Children, friends and employees alike all became “family” in one way or another, and many helped care for him as he grew more ill from Parkinson’s disease.

Mr. Coluccio, a Seattle native who was an owner of the original Seattle Sounders professional soccer team, died Aug. 16, 2007, at his home in Normandy Park. He was 77.

Known for his huge, boisterous, food-filled parties, Mr. Coluccio was actually a quiet person, said his wife, Teri Coluccio. “He didn’t want to be the center of attention, and yet, because of his personality, he wouldn’t be anything but that,” she said.

People were drawn to Mr. Coluccio because “he was real,” his wife said. “You didn’t feel like he was phony, or [that what he did] was just to look good. If you had a conversation with him, it was from the heart.”

He had legendary 4th of July parties, with pyrotechnics that rivaled large professional displays, his wife said. He also enjoyed gambling and frequently traveled to Las Vegas and Reno, Nev.

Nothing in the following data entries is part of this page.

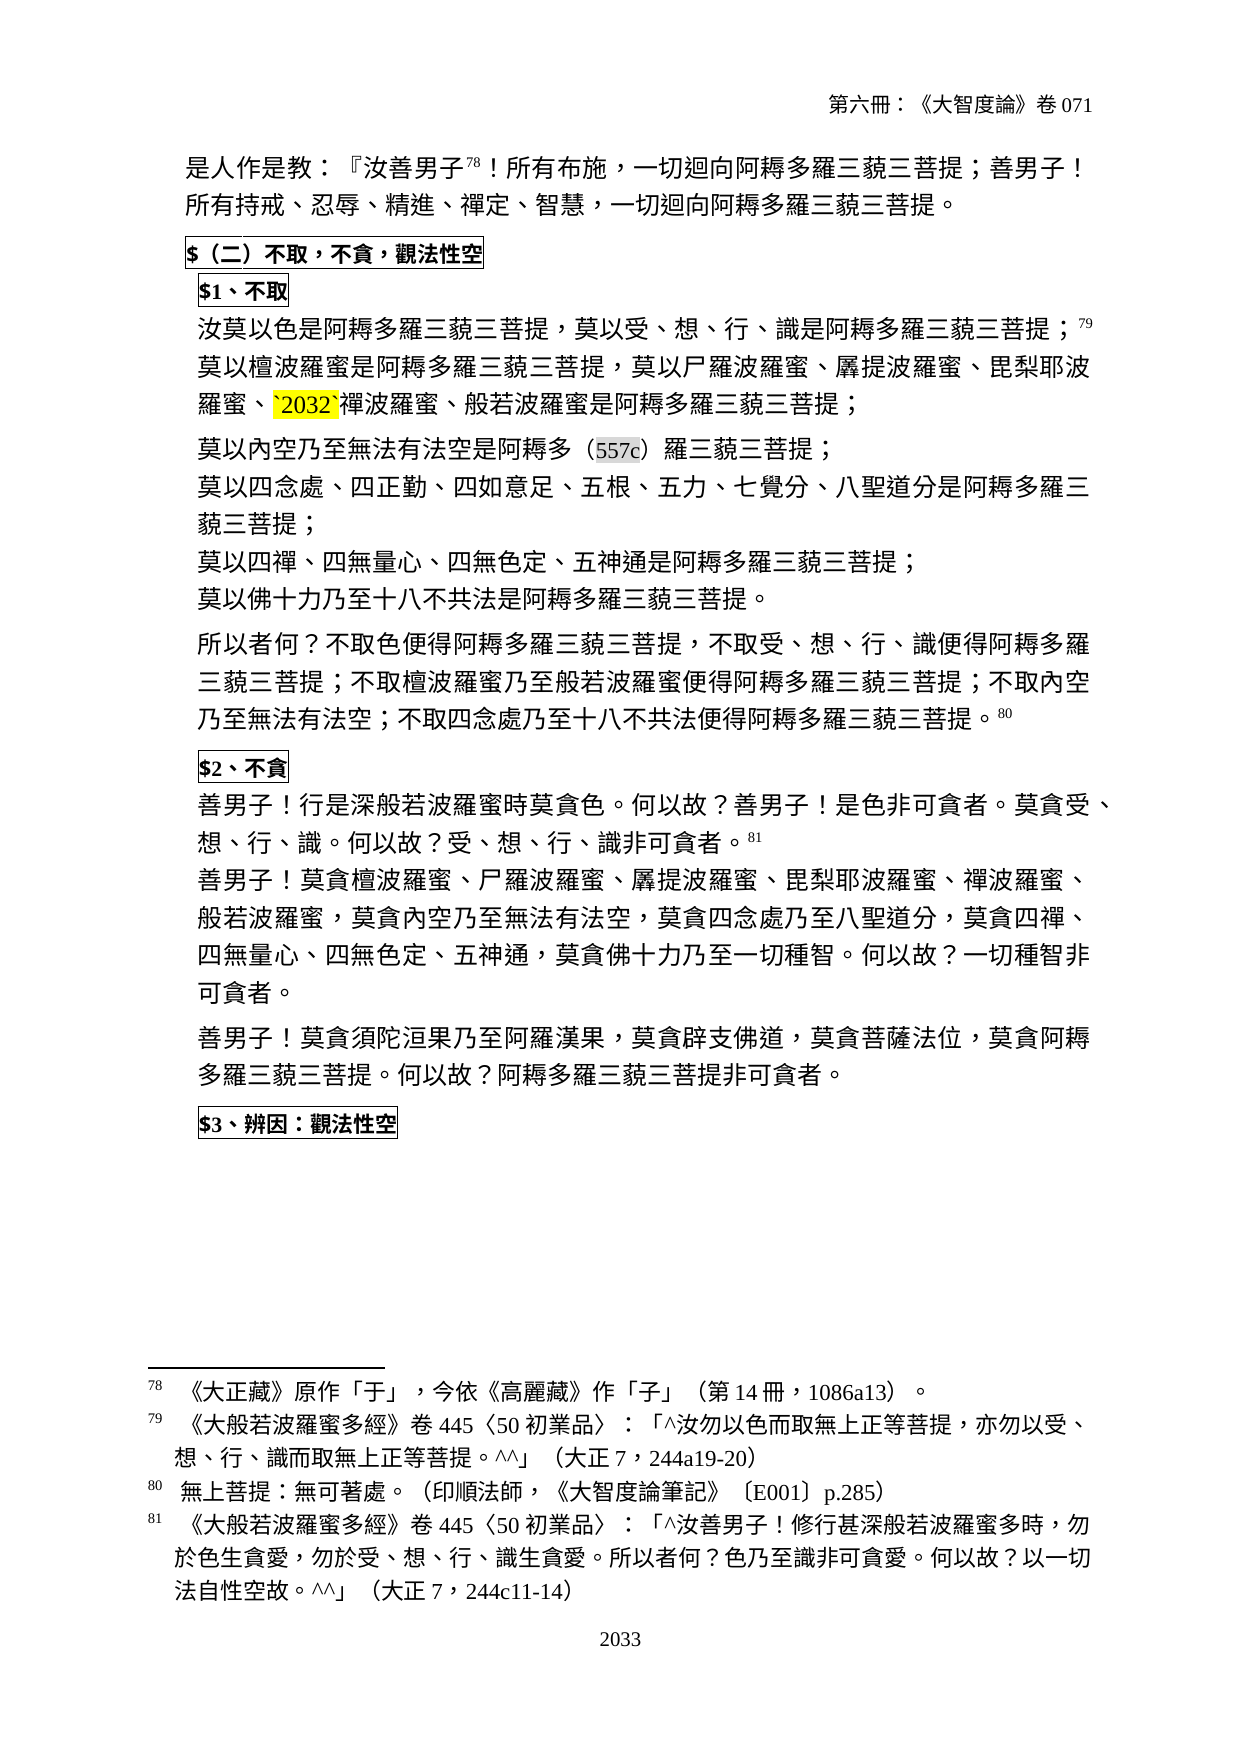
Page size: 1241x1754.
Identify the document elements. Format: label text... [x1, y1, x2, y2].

text 汝莫以色是阿耨多羅三藐三菩提，莫以受、想、行、識是阿耨多羅三藐三菩提；莫以檀波羅蜜是阿耨多羅三藐三菩提，莫以尸羅波羅蜜、羼提波羅蜜、毘梨耶波羅蜜、`2032`禪波羅蜜、般若波羅蜜是阿耨多羅三藐三菩提； [198, 309, 1092, 421]
text 莫以四念處、四正勤、四如意足、五根、五力、七覺分、八聖道分是阿耨多羅三藐三菩提； [198, 466, 1092, 541]
text 莫以內空乃至無法有法空是阿耨多（557c）羅三藐三菩提； [198, 429, 1092, 466]
text 莫以佛十力乃至十八不共法是阿耨多羅三藐三菩提。 [198, 579, 1092, 616]
text 莫以四禪、四無量心、四無色定、五神通是阿耨多羅三藐三菩提； [198, 541, 1092, 579]
text 善男子！莫貪檀波羅蜜、尸羅波羅蜜、羼提波羅蜜、毘梨耶波羅蜜、禪波羅蜜、般若波羅蜜，莫貪內空乃至無法有法空，莫貪四念處乃至八聖道分，莫貪四禪、四無量心、四無色定、五神通，莫貪佛十力乃至一切種智。何以故？一切種智非可貪者。 [198, 860, 1092, 1010]
text $3、辨因：觀法性空 [198, 1104, 1092, 1141]
text 善男子！莫貪須陀洹果乃至阿羅漢果，莫貪辟支佛道，莫貪菩薩法位，莫貪阿耨多羅三藐三菩提。何以故？阿耨多羅三藐三菩提非可貪者。 [198, 1018, 1092, 1093]
text $1、不取 [198, 271, 1092, 309]
text $（二）不取，不貪，觀法性空 [185, 234, 1092, 271]
text $2、不貪 [198, 748, 1092, 785]
text 善男子！行是深般若波羅蜜時莫貪色。何以故？善男子！是色非可貪者。莫貪受、想、行、識。何以故？受、想、行、識非可貪者。 [198, 785, 1092, 860]
text 是人作是教：『汝善男子！所有布施，一切迴向阿耨多羅三藐三菩提；善男子！所有持戒、忍辱、精進、禪定、智慧，一切迴向阿耨多羅三藐三菩提。 [185, 148, 1092, 223]
text 所以者何？不取色便得阿耨多羅三藐三菩提，不取受、想、行、識便得阿耨多羅三藐三菩提；不取檀波羅蜜乃至般若波羅蜜便得阿耨多羅三藐三菩提；不取內空乃至無法有法空；不取四念處乃至十八不共法便得阿耨多羅三藐三菩提。 [198, 624, 1092, 736]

At the same time, he was a very good businessman, she said. He was one of the original investors in the Wild Waves amusement park in Federal Way, and with his brother, Frank, owned the Sounders at the time the team vied for a national championship in the old North American Soccer League in 1982. They sold the team soon afterward.

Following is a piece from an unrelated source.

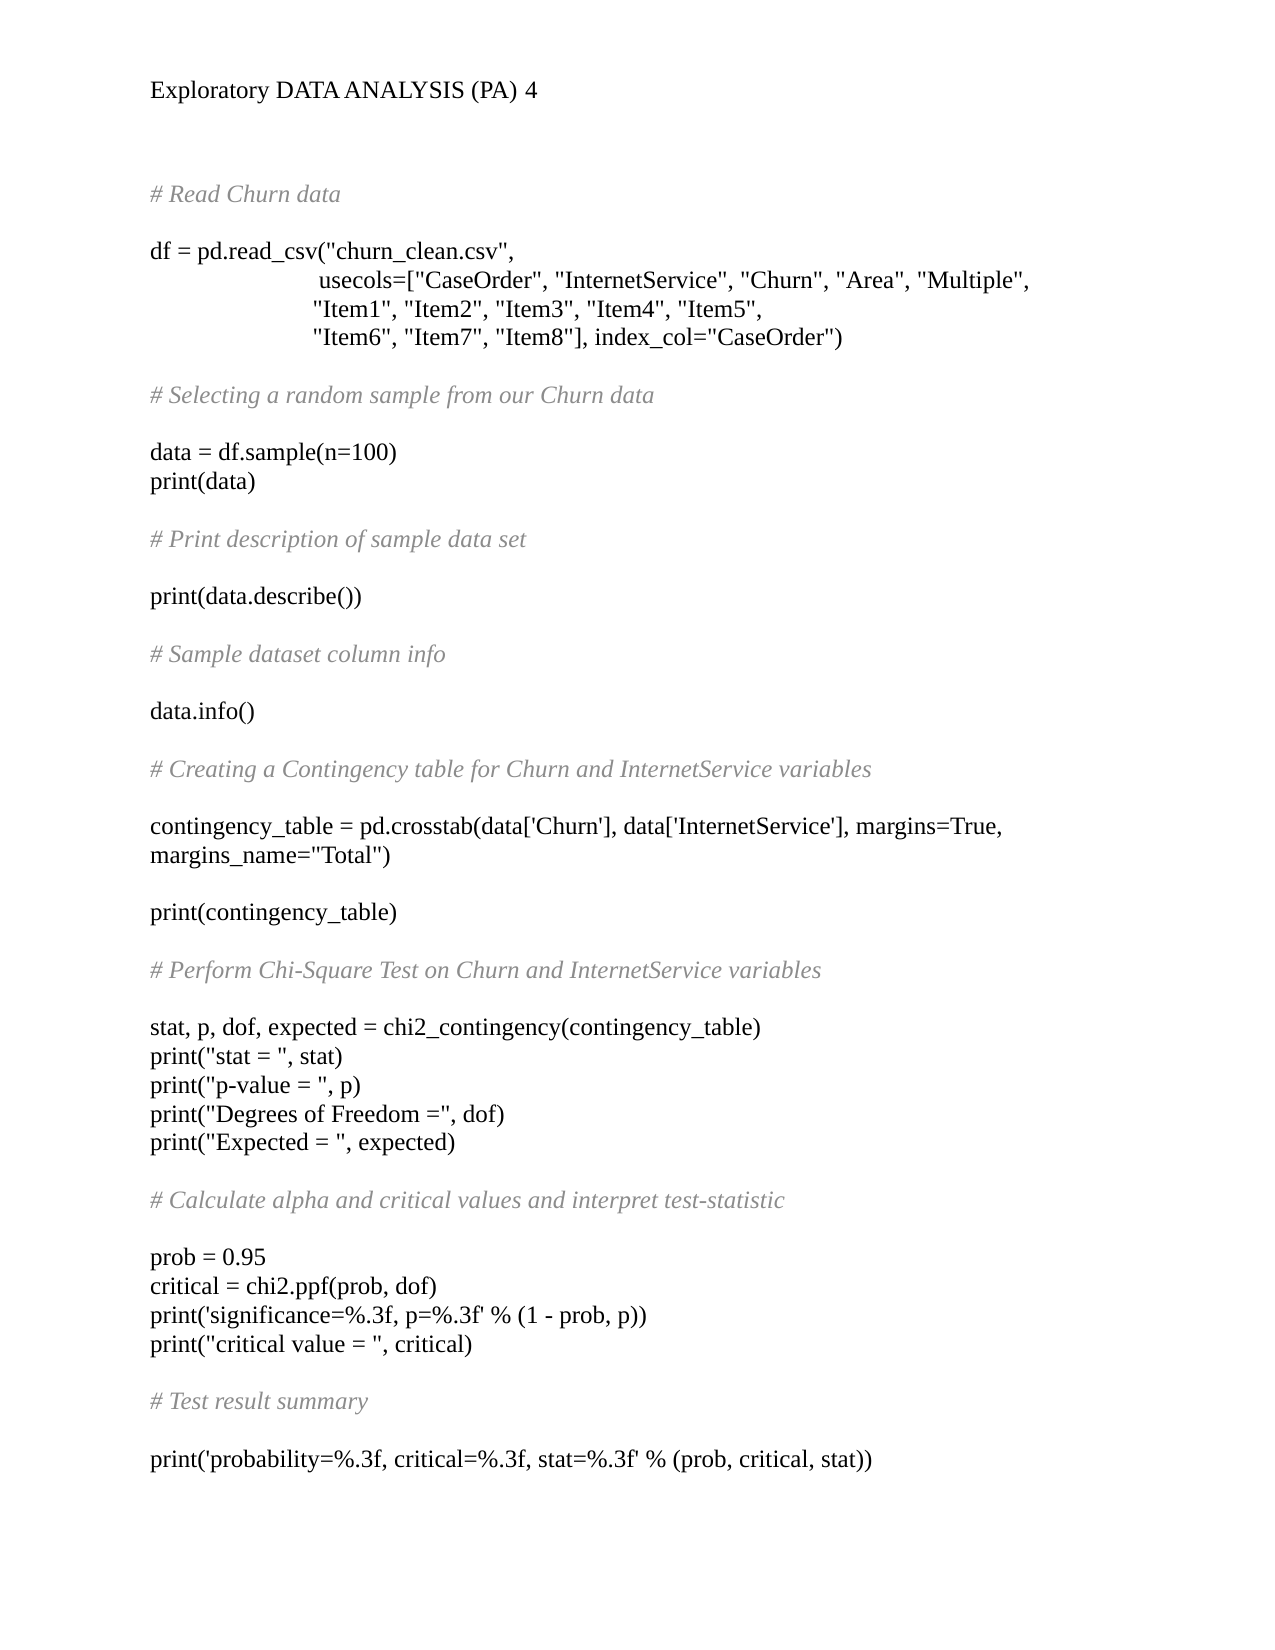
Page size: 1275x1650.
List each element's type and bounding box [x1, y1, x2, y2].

text [150, 150, 1125, 1472]
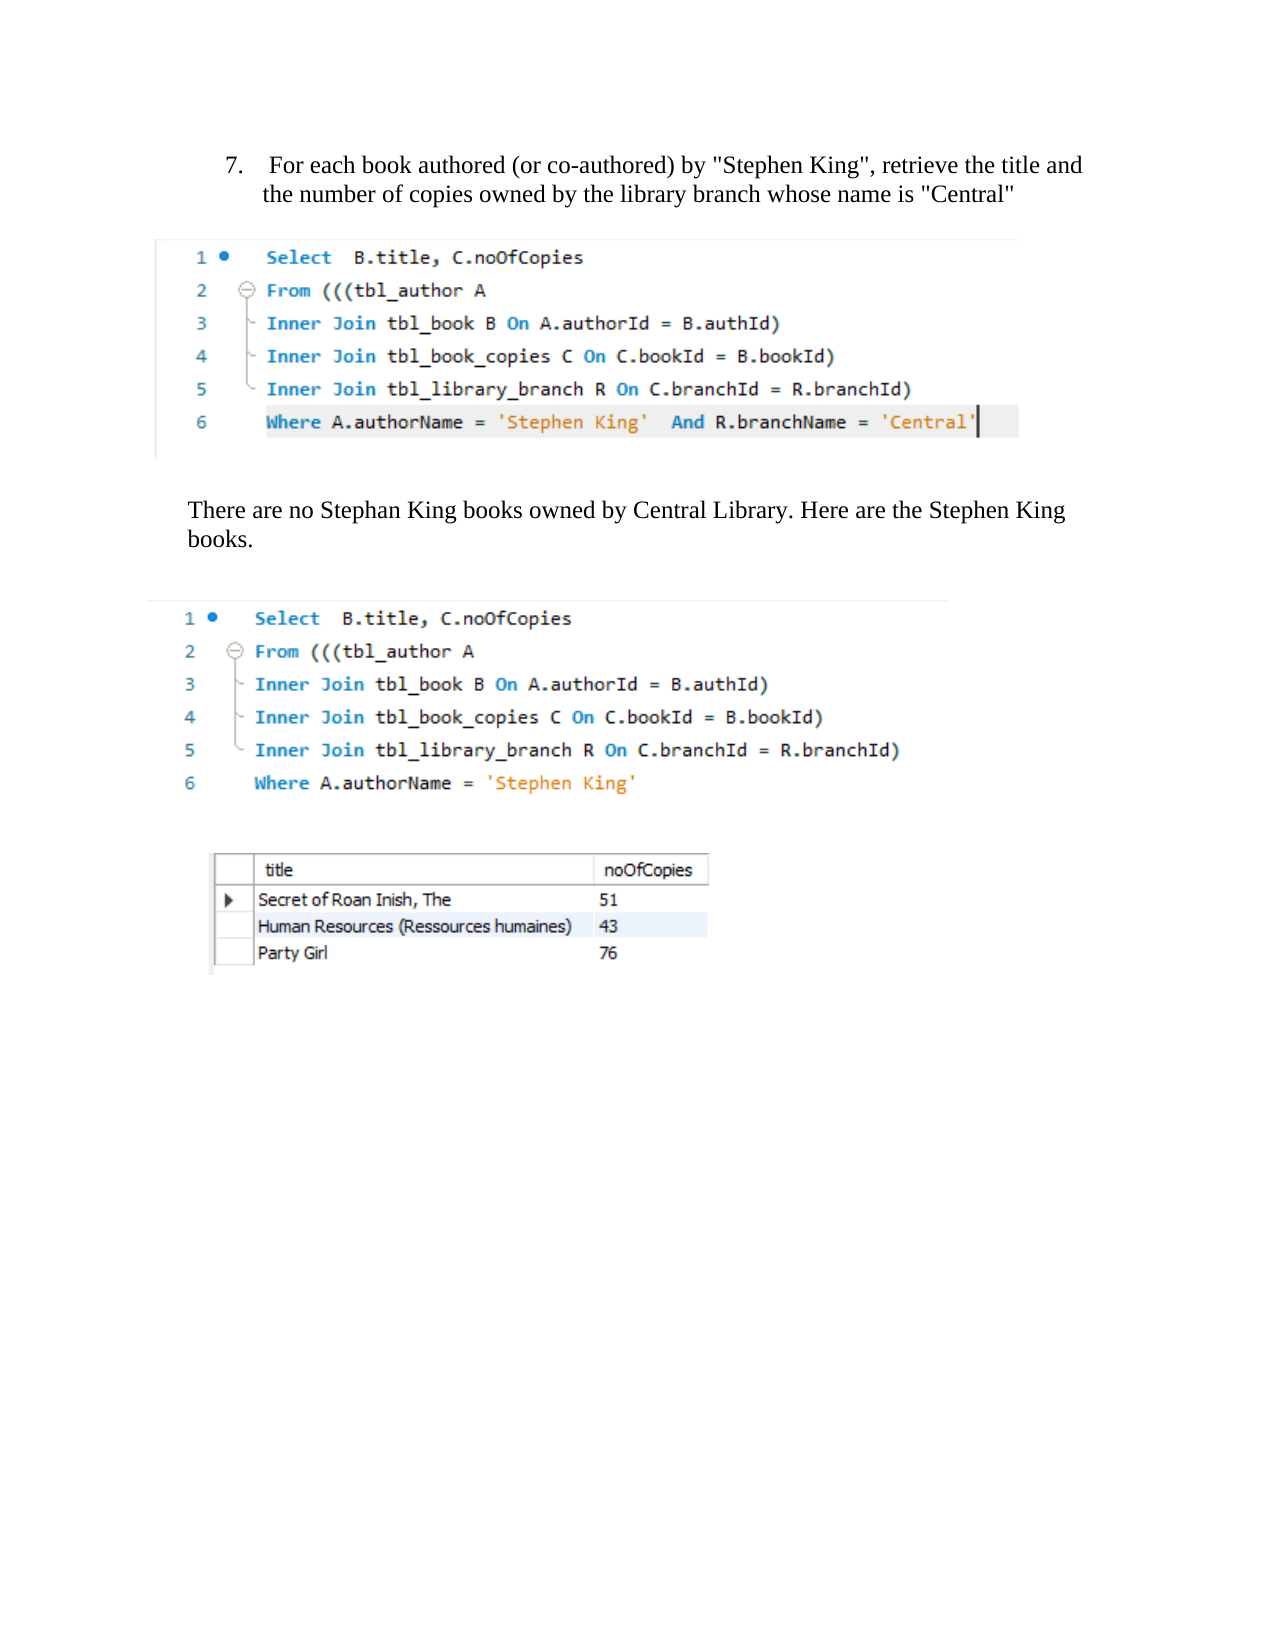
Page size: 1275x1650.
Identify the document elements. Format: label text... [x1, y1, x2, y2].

Mr. Coluccio was born in Seattle in 1930 and graduated from Franklin High School in 1948. He worked alongside his father, uncle and brother at Frank Coluccio Construction, a Seattle company that specializes in tunneling projects.

In addition to his wife, Mr. Coluccio is survived by a brother, Frank of Des Moines; sons Chris, of Maple Valley, and Vincent Jr. and Mario, of Normandy Park; and daughters Annamaria, of Normandy Park, and Carla, of Kent.

He also left behind Kenny Graeber, of Des Moines, and Chip Graeber, of Auburn, whom he raised as his own with his previous wife, Judy.

Visitation will be today from 3 to 8 p.m. at Bonney-Watson Washington Memorial, 16645 International Blvd., SeaTac. A funeral Mass is set for 11 a.m. Thursday at St. Thomas Catholic Church, 4415 S. 140th St., Tukwila.